* [Lo que hay que hacer]
[1] Indica si cada frase coincide con el texto sobre el Puerto de la Cruz. Responde sí o no y copia entre comillas las palabras del texto que lo deciden.
(a) Al Puerto de la Cruz ahora mismo le falta ilusión.
(b) La falta de ilusión se presenta como un apriorismo de diferenciación política.
(c) Antes, aun con diferencias de criterio, había razones para mantener encendida la llama de las iniciativas.
[2] Copia de nuevo el texto sobre el Puerto de la Cruz, todo lo que va desde "FIRMAS Salvador García" hasta "expertos se tratare?", y cambia "ilusión" por "esperanza".

* [Fragmento del texto]
• • • • •
FIRMAS Salvador García

Sin ilusión | Salvador García Llanos

Al Puerto de la Cruz lo que le falta ahora mismo es ilusión.
Pero no es un apriorismo de diferenciación política, como en principio pudiera pensarse, sino una percepción contrastada en las conversaciones y en los paseos de este tiempo veraniego en que la ciudad parece agotada, los vecinos y los allegados, los profesionales y los jubilados convergen en una escasa motivación, en una propensión al escepticismo, en una progresiva incredulidad y en una cierta incapacidad para hablar de una alternativa o de un porvenir basado en algo, en un modelo, en una concreción palpable y aceptada. ¿Dónde aquellas discusiones portuenses, aquellas infinitas conversaciones convertidas en sustanciosos debates y en las que los intervinientes dominaban los temas como si de auténticos expertos se tratare?
¡Ah! Aquella frase memorable: “En el Puerto, cualquier bobo es catedrático”.
Ahora como que no queda sitio ni para eso, para el humor doméstico. Se recurre a utilitarismos nostálgicos, a los recuerdos de otras épocas más fecundas en las que, no importando el sustrato ideológico, se pensaba en el engrandecimiento de la ciudad, en sus potencialidades y en un porvenir más o menos venturoso. Aun existiendo diferencias de criterio, había razones para mantener encendida la llama de las iniciativas y el progreso social.
• • • • •
* [Datos]
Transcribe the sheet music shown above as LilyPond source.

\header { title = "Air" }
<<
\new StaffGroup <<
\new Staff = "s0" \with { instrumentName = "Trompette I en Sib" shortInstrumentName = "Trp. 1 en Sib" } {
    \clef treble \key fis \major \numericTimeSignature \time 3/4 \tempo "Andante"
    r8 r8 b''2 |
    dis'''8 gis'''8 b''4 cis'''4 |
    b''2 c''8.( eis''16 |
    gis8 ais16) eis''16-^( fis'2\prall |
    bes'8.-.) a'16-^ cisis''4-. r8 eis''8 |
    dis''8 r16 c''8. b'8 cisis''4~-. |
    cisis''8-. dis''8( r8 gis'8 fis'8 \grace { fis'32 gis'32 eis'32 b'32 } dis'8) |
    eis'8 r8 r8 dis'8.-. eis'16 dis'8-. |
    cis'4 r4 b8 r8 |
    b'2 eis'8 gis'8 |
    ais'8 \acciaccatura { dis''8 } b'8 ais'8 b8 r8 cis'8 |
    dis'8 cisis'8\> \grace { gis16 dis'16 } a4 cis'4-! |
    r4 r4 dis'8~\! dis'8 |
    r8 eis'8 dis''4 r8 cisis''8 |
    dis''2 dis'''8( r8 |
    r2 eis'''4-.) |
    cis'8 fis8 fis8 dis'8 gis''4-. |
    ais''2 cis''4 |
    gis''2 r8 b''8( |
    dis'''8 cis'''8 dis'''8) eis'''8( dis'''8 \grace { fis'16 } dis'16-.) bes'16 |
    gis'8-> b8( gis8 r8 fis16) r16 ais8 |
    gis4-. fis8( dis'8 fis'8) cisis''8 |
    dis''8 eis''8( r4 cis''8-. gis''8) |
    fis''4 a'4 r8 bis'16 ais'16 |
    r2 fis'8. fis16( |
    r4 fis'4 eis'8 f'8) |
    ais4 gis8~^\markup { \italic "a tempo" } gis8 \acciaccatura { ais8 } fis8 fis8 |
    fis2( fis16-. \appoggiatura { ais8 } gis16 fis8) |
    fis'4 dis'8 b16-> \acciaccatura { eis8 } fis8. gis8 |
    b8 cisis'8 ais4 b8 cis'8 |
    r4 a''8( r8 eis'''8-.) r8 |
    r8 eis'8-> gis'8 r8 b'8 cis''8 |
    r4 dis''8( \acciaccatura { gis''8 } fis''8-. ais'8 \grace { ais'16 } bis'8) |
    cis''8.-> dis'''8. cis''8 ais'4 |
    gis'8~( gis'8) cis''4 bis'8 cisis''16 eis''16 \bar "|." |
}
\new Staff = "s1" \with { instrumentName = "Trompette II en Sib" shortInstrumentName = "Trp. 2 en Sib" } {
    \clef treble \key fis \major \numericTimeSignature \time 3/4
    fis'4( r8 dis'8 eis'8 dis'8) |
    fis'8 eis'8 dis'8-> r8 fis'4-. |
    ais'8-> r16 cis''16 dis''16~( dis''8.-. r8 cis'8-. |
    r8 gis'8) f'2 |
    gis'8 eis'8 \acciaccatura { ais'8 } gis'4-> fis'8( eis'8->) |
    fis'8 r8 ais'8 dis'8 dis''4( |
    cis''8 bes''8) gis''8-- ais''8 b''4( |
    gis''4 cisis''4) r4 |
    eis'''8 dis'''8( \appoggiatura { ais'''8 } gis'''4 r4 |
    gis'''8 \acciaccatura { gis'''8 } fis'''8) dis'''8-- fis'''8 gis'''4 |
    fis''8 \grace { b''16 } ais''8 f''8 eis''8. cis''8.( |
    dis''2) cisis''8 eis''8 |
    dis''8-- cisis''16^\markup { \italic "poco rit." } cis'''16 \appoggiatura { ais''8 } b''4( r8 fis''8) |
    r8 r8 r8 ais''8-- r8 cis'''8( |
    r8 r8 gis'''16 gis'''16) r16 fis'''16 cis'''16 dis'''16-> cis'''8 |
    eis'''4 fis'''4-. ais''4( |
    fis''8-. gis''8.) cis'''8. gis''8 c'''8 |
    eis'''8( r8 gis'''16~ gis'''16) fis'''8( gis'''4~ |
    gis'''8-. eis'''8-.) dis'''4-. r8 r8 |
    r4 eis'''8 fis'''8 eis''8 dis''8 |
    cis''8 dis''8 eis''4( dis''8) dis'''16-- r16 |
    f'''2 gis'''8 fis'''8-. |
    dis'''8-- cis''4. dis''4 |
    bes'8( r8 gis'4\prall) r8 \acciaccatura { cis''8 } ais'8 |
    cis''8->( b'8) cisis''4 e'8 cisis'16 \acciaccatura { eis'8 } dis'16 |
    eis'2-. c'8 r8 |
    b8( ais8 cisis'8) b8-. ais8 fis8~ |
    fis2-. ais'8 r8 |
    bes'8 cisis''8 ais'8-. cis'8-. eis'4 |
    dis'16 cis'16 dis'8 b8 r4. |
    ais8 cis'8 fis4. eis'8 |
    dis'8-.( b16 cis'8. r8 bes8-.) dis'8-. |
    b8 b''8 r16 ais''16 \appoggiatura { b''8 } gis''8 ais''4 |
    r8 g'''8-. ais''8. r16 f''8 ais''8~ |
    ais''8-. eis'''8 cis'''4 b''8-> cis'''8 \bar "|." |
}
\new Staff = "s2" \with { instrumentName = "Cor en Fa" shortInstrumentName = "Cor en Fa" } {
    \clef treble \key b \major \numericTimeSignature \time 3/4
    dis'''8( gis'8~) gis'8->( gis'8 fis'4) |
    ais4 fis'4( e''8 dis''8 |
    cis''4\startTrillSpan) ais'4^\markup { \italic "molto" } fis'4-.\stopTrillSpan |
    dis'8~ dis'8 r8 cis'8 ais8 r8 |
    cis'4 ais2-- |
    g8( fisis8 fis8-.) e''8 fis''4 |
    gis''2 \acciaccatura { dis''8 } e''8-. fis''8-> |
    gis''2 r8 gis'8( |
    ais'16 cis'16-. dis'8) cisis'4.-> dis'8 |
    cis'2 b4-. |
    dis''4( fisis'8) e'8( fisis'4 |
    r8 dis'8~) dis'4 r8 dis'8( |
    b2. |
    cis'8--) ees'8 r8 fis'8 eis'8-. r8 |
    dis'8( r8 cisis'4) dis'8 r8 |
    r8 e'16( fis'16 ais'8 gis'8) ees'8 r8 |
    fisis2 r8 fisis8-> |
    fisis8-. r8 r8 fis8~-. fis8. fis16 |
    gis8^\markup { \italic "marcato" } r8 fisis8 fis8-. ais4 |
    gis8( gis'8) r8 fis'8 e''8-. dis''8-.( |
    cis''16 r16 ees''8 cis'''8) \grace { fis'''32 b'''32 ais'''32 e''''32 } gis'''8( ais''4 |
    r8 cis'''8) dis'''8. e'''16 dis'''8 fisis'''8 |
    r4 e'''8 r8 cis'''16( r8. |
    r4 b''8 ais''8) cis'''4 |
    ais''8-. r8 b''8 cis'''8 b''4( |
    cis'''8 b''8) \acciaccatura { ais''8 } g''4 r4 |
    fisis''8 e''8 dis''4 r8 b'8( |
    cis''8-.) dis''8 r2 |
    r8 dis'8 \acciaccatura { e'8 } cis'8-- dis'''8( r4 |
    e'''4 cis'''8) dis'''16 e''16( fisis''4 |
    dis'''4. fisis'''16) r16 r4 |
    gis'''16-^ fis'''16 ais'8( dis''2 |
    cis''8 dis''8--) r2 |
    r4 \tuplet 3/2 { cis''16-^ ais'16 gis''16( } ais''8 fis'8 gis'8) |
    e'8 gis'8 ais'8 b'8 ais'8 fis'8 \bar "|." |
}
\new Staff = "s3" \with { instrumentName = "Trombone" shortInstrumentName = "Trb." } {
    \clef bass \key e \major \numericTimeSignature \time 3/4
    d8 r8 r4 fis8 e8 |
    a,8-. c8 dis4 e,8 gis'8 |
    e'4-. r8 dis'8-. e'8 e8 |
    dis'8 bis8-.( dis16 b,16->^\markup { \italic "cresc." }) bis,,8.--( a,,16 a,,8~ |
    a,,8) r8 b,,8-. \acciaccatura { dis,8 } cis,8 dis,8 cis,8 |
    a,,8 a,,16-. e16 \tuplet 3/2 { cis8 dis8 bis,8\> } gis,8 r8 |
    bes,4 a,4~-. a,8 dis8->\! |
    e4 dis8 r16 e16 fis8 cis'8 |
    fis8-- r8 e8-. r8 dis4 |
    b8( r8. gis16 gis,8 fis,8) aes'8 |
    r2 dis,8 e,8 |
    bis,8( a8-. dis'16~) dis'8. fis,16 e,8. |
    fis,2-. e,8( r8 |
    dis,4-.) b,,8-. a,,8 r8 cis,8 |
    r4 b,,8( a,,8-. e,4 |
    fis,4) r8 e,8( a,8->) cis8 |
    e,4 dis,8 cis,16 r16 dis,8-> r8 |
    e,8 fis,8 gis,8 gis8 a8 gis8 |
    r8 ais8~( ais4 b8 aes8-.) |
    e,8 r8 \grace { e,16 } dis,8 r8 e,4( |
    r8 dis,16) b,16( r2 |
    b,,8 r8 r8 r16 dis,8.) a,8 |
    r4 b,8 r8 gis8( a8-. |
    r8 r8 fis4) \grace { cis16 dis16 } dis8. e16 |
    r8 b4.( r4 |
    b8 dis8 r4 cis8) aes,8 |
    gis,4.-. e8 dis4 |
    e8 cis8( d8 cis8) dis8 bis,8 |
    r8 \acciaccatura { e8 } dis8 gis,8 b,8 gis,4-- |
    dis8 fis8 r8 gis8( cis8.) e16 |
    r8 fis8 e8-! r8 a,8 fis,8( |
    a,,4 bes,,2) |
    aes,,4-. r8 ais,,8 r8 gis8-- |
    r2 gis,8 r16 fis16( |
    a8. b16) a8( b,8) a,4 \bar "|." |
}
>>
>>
• • • • •
* [Respuestas]
[1]
(a) Sí: "Al Puerto de la Cruz lo que le falta ahora mismo es ilusión."
(b) No: "Pero no es un apriorismo de diferenciación política"
(c) Sí: "Aun existiendo diferencias de criterio, había razones para mantener encendida la llama de las iniciativas y el progreso social."

[2]
FIRMAS Salvador García

Sin esperanza | Salvador García Llanos

Al Puerto de la Cruz lo que le falta ahora mismo es esperanza.
Pero no es un apriorismo de diferenciación política, como en principio pudiera pensarse, sino una percepción contrastada en las conversaciones y en los paseos de este tiempo veraniego en que la ciudad parece agotada, los vecinos y los allegados, los profesionales y los jubilados convergen en una escasa motivación, en una propensión al escepticismo, en una progresiva incredulidad y en una cierta incapacidad para hablar de una alternativa o de un porvenir basado en algo, en un modelo, en una concreción palpable y aceptada. ¿Dónde aquellas discusiones portuenses, aquellas infinitas conversaciones convertidas en sustanciosos debates y en las que los intervinientes dominaban los temas como si de auténticos expertos se tratare?